Billy’s Mum returned clutching the forgotten windlass. I was surprised she found it, great. Her mother who was on board the rental boat had been in tears worrying about her daughter’s safety and concerned her ‘middle-aged’ daughter would go missing. They live in London, what does that say about London?
I got on with Locking. Again 3 people with windlasses make a big job less heavy. We had interest from some gongoozlers (GGs) and I asked them if they’d like to go up a Lock with Cptn on DB. Next thing 2 GG’s were on board with Cptn but their wives chose to remain on land. Happy chappies and I left them to get on with it. Hopefully one of them didn’t lose a hearing aid! At the Top Lock a random GG approached with a found ‘fallen’ hearing aid at a nearby Lock enquiring if it belonged to us. He ended up taking it to the nearby Café.
OK the Hatton done and we cruised to our favourite mooring on the Rowington Ridge. That is a happy place for us and worth a 2 night stop. Nearby I found Damson plums and greengages, I can’t refuse nature’s freebies. Damson jam is yum, I’ve heard damson gin is good but the jam takes the biscuit this time.

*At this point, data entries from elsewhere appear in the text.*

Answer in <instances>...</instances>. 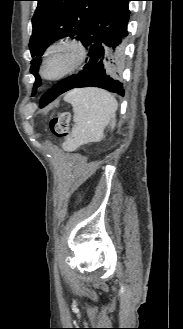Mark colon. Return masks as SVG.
Wrapping results in <instances>:
<instances>
[{
  "mask_svg": "<svg viewBox=\"0 0 183 329\" xmlns=\"http://www.w3.org/2000/svg\"><path fill=\"white\" fill-rule=\"evenodd\" d=\"M71 115L69 112L62 111L55 114L50 120V129L57 138H64L68 134ZM73 217L78 215L76 210L71 212Z\"/></svg>",
  "mask_w": 183,
  "mask_h": 329,
  "instance_id": "5ec220e1",
  "label": "colon"
}]
</instances>
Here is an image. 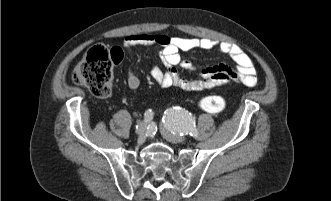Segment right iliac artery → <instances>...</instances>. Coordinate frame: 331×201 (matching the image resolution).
Listing matches in <instances>:
<instances>
[{"instance_id":"right-iliac-artery-1","label":"right iliac artery","mask_w":331,"mask_h":201,"mask_svg":"<svg viewBox=\"0 0 331 201\" xmlns=\"http://www.w3.org/2000/svg\"><path fill=\"white\" fill-rule=\"evenodd\" d=\"M153 118V112L152 110H147L144 114V120H143V124H147L148 122H150ZM139 125L136 126V128L138 127Z\"/></svg>"}]
</instances>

We cruised along to Kingswood Junction to move to the Stratford Upon Avon Canal and began another series of Locks. Back in the Narrow Locks and we were ahead of a ‘share’ boat, they were at a water point and I worked the Lock getting DB started going up a Lock giving me time to power walk to the shop to get sugar, how can you make jam without sugar? On my quick return DB was moving into the Lock ahead, helpful boaters (Australian that once was a Kiwi) so all good.
After the next Lock, I had time to be ferried in DB to Lock 14 and the upcoming flight of Locks. I was thinking sweet jam as Cptn was moving DB closer to the Towpath so I could jump to land! Suddenly the prop’ made a sickening-clanging-loud-squeal as a hidden obstacle carried out its attack. The facial expressions from GG’s seated near the towpath, mirrored our feeling for DB and her injured prop’. She could move but she didn’t sound happy. Best to move up the Locks and find a place to moor and Cptn could assess the damage. Cptn has a lot of tools on DB but the one he needed was not in the collection.
A fat hand holding a clamp (I made that vision up) is not powerful enough to bend steel in the confines of a weed hatch and DB was going to have to limp along. Cptn phoned around to find a dry dock and the possibility of repairing or replacing the prop. We both agreed that DB out of water would be an ideal time to black her hull.
Droitwich Marina was selected, they sounded extremely accommodating with short notice and we were booked in meaning we had 4 days to get there.